Alternativen zu Seife:

* Shampoo-Riegel: Diese wurden speziell für das Haar entwickelt, haben oft einen ausgeglichenen pH-Wert und enthalten feuchtigkeitsspendende Inhaltsstoffe. Suchen Sie nach Produkten mit Inhaltsstoffen wie Kokosnussöl, Sheabutter und ätherischen Ölen.

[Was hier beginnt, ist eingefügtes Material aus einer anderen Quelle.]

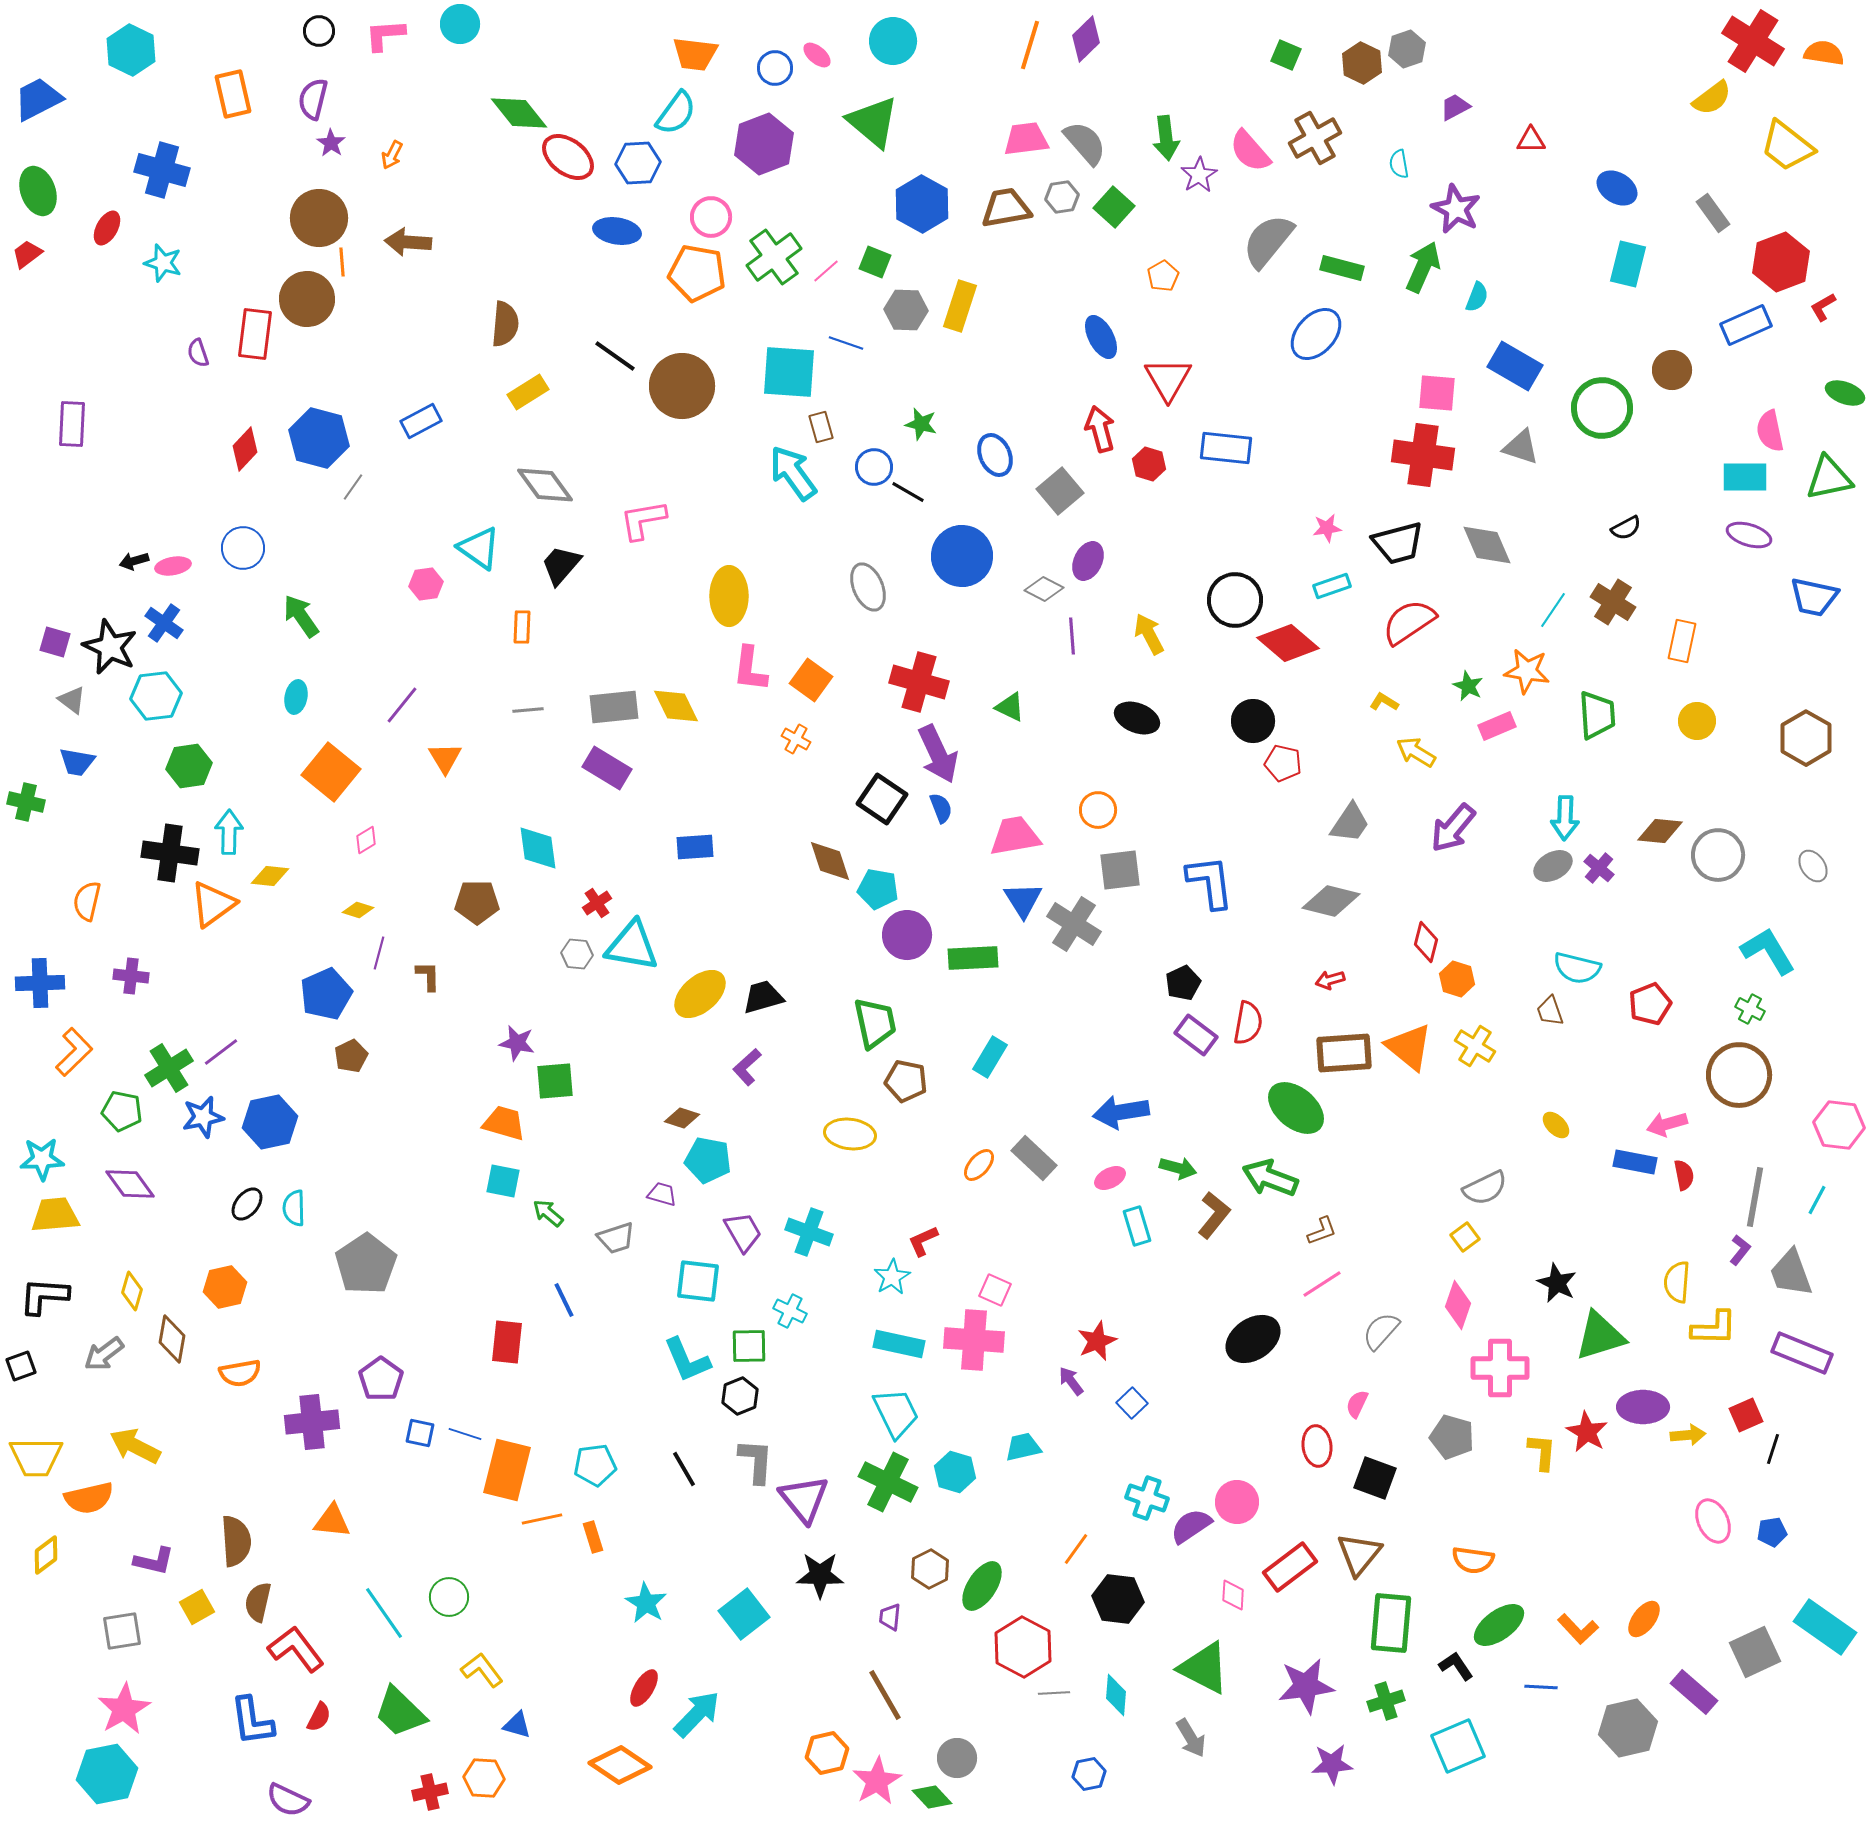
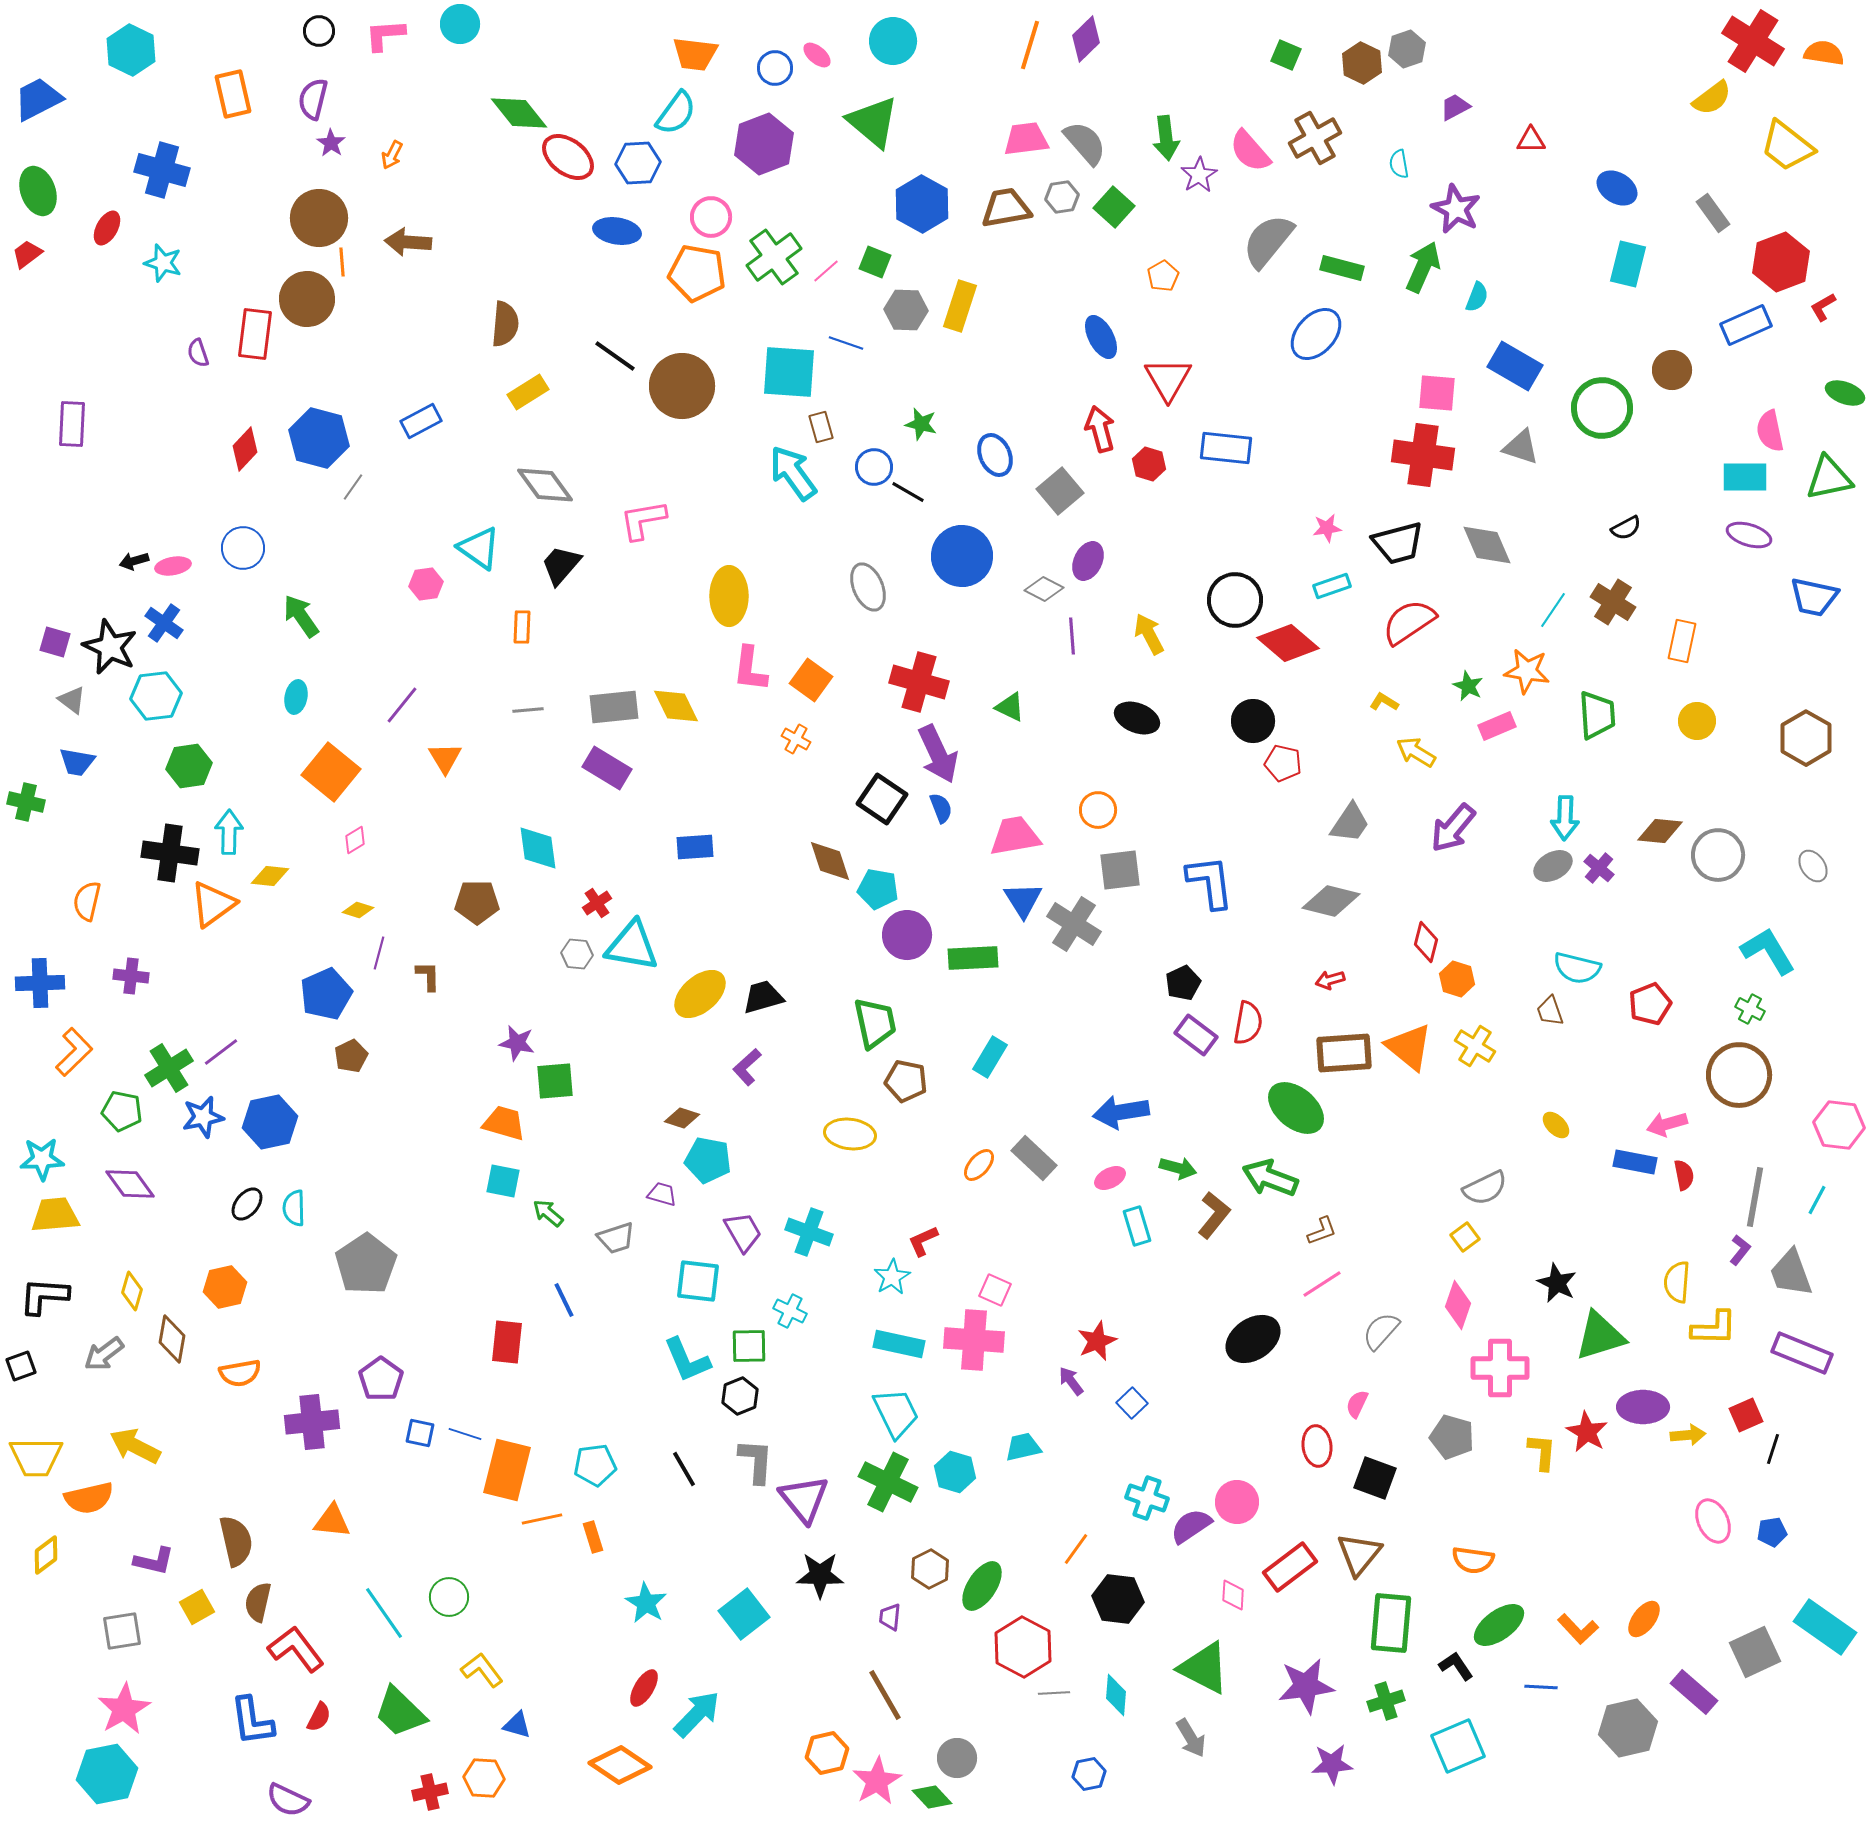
pink diamond at (366, 840): moved 11 px left
brown semicircle at (236, 1541): rotated 9 degrees counterclockwise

* Flüssige Shampoos: Herkömmliche flüssige Shampoos sind ebenfalls für das Haar konzipiert und in verschiedenen Formulierungen für unterschiedliche Haartypen erhältlich.

* Co-Washing (Conditioner-Wäsche): Bei trockenem oder geschädigtem Haar kann es eine gute Option sein, die Haare nur mit einer Spülung zu waschen.

Fazit:

Herkömmliche Seifenstücke können aufgrund ihres hohen pH-Werts das Haar angreifen. Entscheiden Sie sich am besten für feste Shampoos mit ausgeglichenem pH-Wert oder speziell für Haare entwickelte Syndet-Shampoos. Wenn Sie herkömmliche Seife verwenden, führen Sie anschließend eine Essigspülung und eine Feuchtigkeitsbehandlung durch, um mögliche Schäden zu mildern. Berücksichtigen Sie Ihren Haartyp und passen Sie Ihre Waschroutine entsprechend an.